Add a utility shelf for frequently-used gear. A shelf at chest height for sports helmets, gloves, and regularly-used tools makes those items easy to grab without reaching for a specific hook.
FAQ
Can you install FastTrack on drywall without studs? Not reliably. The rails need to be anchored to studs for any meaningful load. Drywall alone won't hold the screws under repeated loading and unloading. If you genuinely can't hit studs (for example, a concrete block wall), you'd need to use concrete anchors and the rails would still support much less than a stud installation.
Are FastTrack accessories removable without tools? Yes. To remove an accessory, you press the clip slightly inward and lift while pulling forward. The motion takes a minute to learn but it's quick once you have it. No tools required.
What's the maximum rail span for FastTrack? Individual rails max out at 60 inches (5 feet).
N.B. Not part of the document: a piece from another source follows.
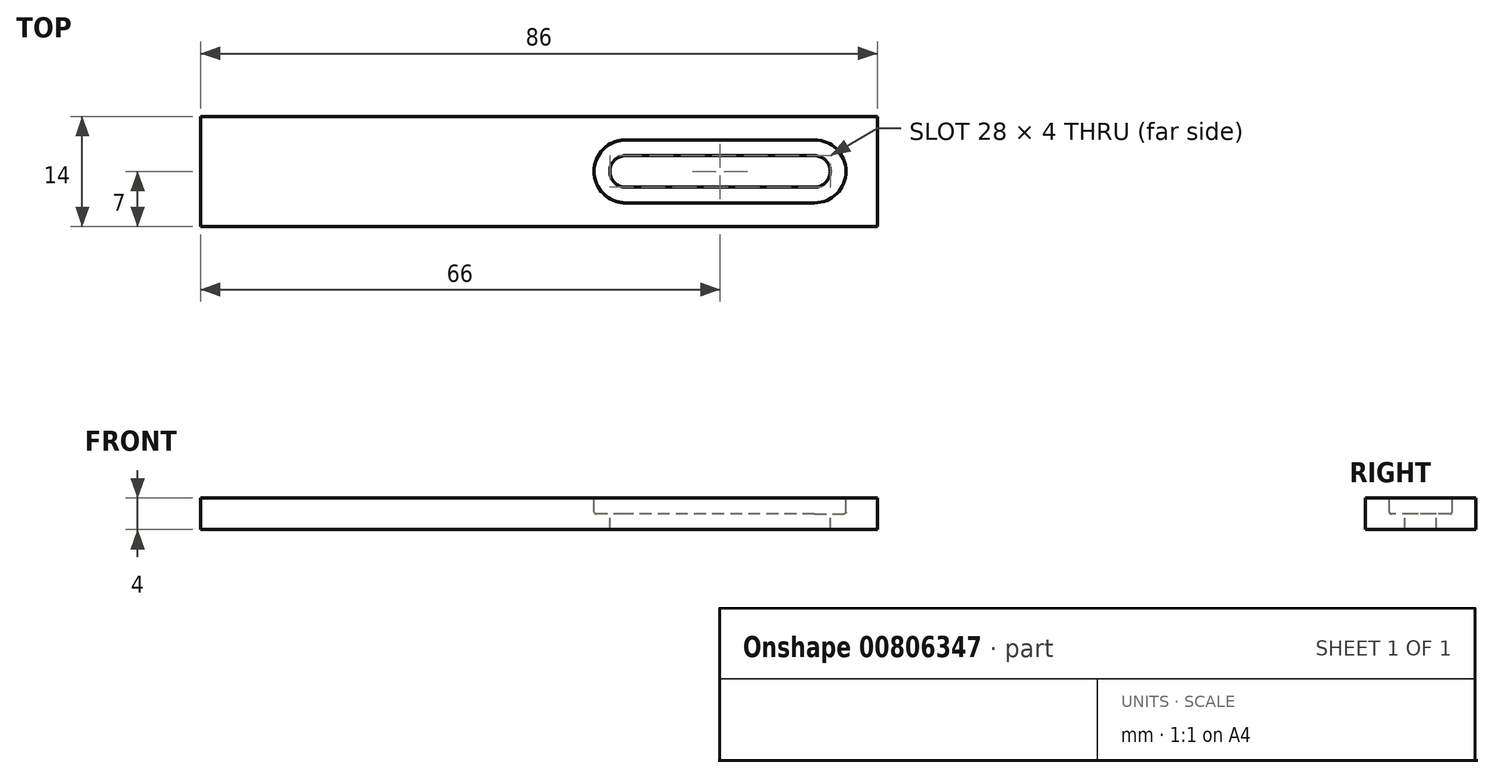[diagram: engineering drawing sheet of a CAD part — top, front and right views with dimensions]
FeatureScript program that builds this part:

You can install multiple rails end-to-end to span a full wall. The accessories slide along a single rail and don't cross the gap between rails, so each rail section is independent.
Does FastTrack work for kayaks and canoes? Rubbermaid doesn't make a specific kayak accessory for FastTrack. For a kayak or canoe, you'd need a ceiling hoist system or a dedicated wall bracket rated for the weight (kayaks run 40 to 70 pounds, canoes 40 to 90 pounds). These are usually separate products from ceiling or wall mounting systems.
The Right Setup for Your Garage
FastTrack works best as the wall layer of a layered storage system. Wall rails for bikes, tools, and sports gear. Freestanding racks for heavy bins and bulk storage. Ceiling racks for seasonal items that sit for months.
If you start by installing two 60-inch rails on your longest clear wall and load them with the bikes and garden tools that currently live on the floor, you'll likely free up 10 to 20 square feet of floor space in one afternoon. That's a reasonable return on a couple of hours of installation work.